TASK ITEM:
When you retype the data, keep every word exactly and include none of the pictures.

----- PROVIDED ENTRIES -----

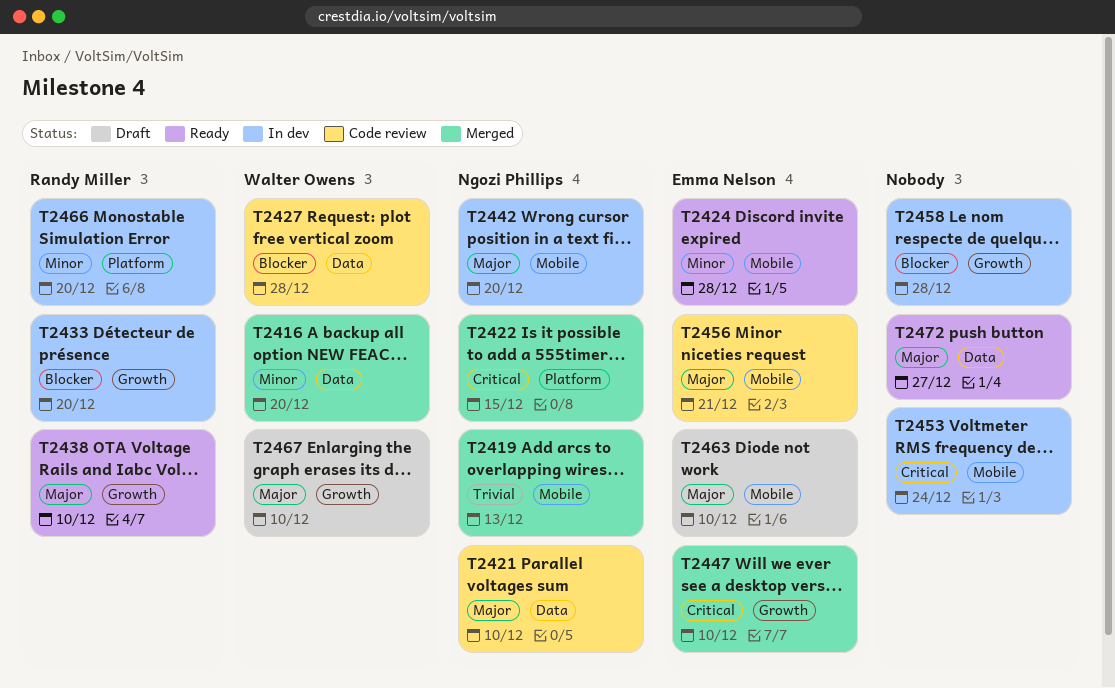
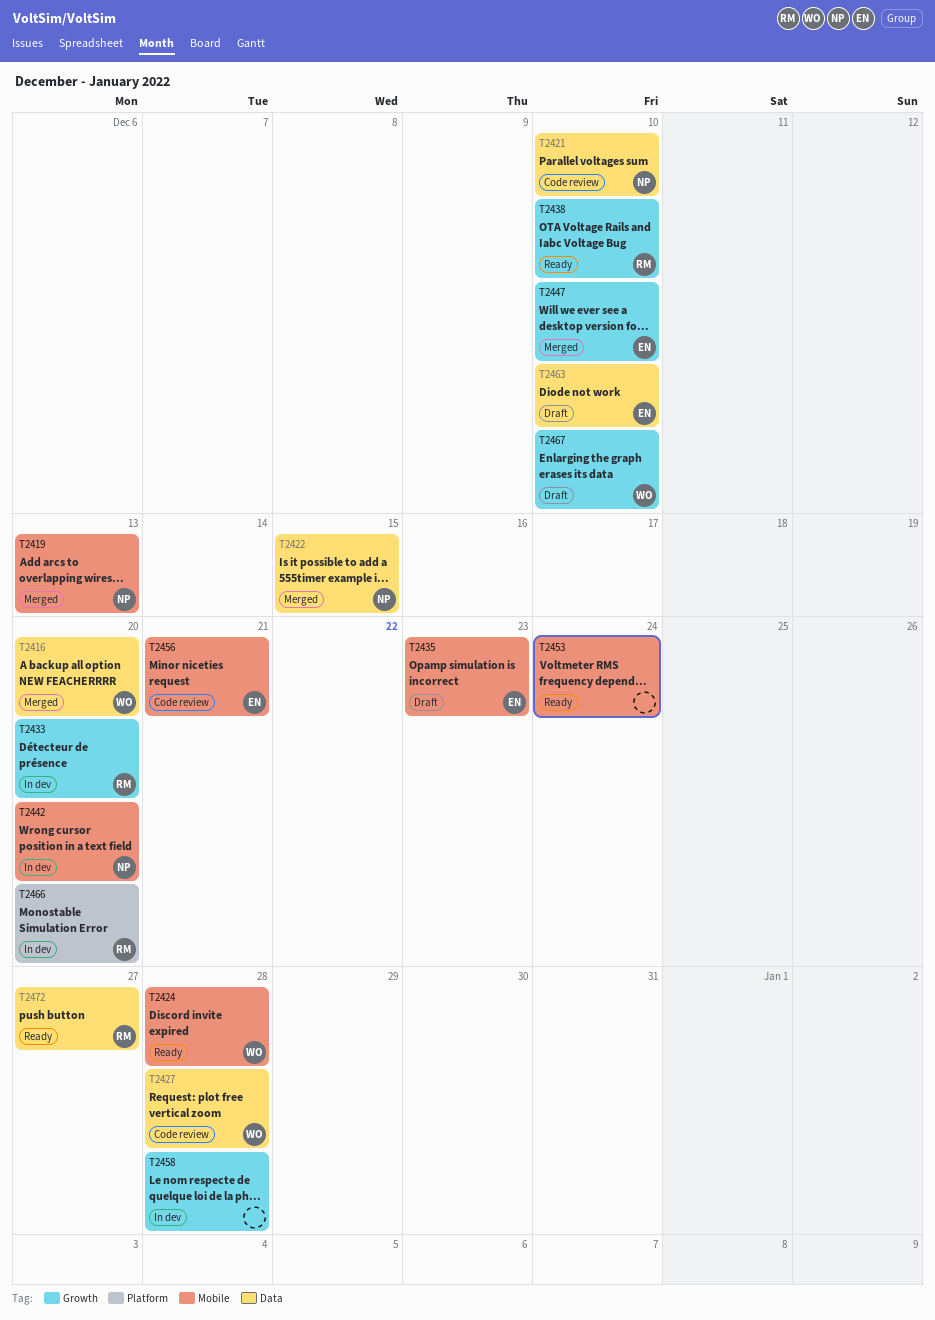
T2422, label: Platform -> Data
T2424, owner: Emma Nelson -> Walter Owens
T2435: none -> present
T2453, status: In dev -> Ready
T2463, label: Mobile -> Data
T2472, owner: none -> Randy Miller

-----

RESULT OF THIS TASK:
T2422, label: Platform -> Data
T2424, owner: Emma Nelson -> Walter Owens
T2435: none -> present
T2453, status: In dev -> Ready
T2463, label: Mobile -> Data
T2472, owner: none -> Randy Miller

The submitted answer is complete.